Em 1997, o “Titanic” de James Cameron consegue a proeza de acumular 1.843 biliões de dólares na sua exibição mundial. Em 2010, ainda sem a época dos Óscar aberta, “Avatar” já conseguiu ultrapassar este número.
O sucesso de “Avatar” está à vista e é inquestionável. No entanto, deve-se amenizá-lo á luz da inflação de 97 para os dias de hoje, e também do facto dos bilhetes 3D (formato em que a maioria do público viu o filme) serem mais caros que o bilhete médio.

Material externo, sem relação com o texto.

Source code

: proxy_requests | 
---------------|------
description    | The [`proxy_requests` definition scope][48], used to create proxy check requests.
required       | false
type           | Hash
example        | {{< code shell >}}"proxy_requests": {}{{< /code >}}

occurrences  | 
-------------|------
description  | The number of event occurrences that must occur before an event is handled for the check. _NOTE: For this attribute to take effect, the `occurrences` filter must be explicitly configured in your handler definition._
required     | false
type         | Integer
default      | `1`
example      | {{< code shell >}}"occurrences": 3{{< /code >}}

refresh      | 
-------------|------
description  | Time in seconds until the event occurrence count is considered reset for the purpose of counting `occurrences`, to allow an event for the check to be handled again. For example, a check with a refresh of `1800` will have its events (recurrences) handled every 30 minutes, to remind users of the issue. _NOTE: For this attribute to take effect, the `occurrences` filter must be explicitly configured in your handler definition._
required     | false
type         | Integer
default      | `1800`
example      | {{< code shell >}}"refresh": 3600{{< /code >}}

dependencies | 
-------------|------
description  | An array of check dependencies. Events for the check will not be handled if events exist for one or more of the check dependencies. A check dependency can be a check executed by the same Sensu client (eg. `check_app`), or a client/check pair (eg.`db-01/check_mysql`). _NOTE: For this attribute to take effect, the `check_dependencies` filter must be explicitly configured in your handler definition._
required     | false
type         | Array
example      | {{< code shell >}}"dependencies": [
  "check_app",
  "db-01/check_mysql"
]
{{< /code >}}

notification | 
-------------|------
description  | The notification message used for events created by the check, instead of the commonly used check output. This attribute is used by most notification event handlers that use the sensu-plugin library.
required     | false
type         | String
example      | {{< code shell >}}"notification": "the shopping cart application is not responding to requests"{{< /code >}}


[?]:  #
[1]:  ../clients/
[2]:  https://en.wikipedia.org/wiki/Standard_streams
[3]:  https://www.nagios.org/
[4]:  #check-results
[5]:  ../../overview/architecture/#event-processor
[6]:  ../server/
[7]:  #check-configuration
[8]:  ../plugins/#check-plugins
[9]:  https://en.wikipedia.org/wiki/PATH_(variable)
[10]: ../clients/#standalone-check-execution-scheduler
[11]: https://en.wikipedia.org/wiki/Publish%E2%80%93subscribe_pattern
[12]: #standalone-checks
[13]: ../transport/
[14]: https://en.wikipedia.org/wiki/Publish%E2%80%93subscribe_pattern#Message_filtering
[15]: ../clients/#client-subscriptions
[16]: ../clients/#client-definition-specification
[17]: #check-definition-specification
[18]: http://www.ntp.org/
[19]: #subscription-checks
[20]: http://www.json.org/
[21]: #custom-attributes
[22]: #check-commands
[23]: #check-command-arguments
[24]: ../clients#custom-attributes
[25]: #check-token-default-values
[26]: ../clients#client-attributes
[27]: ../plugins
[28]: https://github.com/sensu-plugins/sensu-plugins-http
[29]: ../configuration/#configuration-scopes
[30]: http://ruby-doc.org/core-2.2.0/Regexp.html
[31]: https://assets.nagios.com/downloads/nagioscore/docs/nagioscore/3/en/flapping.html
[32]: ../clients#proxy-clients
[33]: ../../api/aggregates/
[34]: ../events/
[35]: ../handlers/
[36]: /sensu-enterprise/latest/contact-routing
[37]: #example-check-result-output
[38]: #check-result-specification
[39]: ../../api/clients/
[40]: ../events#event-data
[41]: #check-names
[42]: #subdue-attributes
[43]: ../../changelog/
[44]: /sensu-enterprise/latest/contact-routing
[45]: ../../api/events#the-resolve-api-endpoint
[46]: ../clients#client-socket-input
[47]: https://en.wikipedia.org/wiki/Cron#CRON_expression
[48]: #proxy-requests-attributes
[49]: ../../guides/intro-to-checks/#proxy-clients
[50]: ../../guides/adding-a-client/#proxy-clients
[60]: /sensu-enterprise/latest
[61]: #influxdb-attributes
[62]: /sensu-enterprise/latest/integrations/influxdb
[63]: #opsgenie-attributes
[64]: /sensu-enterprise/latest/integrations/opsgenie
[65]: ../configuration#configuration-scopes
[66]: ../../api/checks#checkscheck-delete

No entanto, isto não tira o mérito ao filme. Muitos diziam que levaria 30 anos a voltar a acontecer um fenómeno deste género. James Cameron acreditou que não e a verdade é que dentro do top história “Avatar” é o único filme que não é nem adaptado de um livro, ou de uma história real, ou de outro filme (a não ser do “Danças com Lobos”).
Mais mérito ainda para uma Hollywood que sacudiu a crise. “Avatar” bate o recorde mundial mas não o doméstico, e faz-lo a uma velocidade impressionante. Este é um caso brutal de exportação bem sucedida.
Nos EUA, “Avatar” leva 551 milhões, faltando pouco para os 600.8 de “Titanic”. Com a aproximação das nomeações para os Óscares, o épico azul de Cameron irá dar um grande salto… apesar de ainda estar em número 1 em quase todos os mercados.
Em curiosidade, se ajustarmos à inflação, “Avatar” é o 26º filme no top de receitas. Este indicador não é considerado válido pois se baseia em vários pressupostos equivocados (por exemplo, não se reflecte no número de espectadores como seria de prever).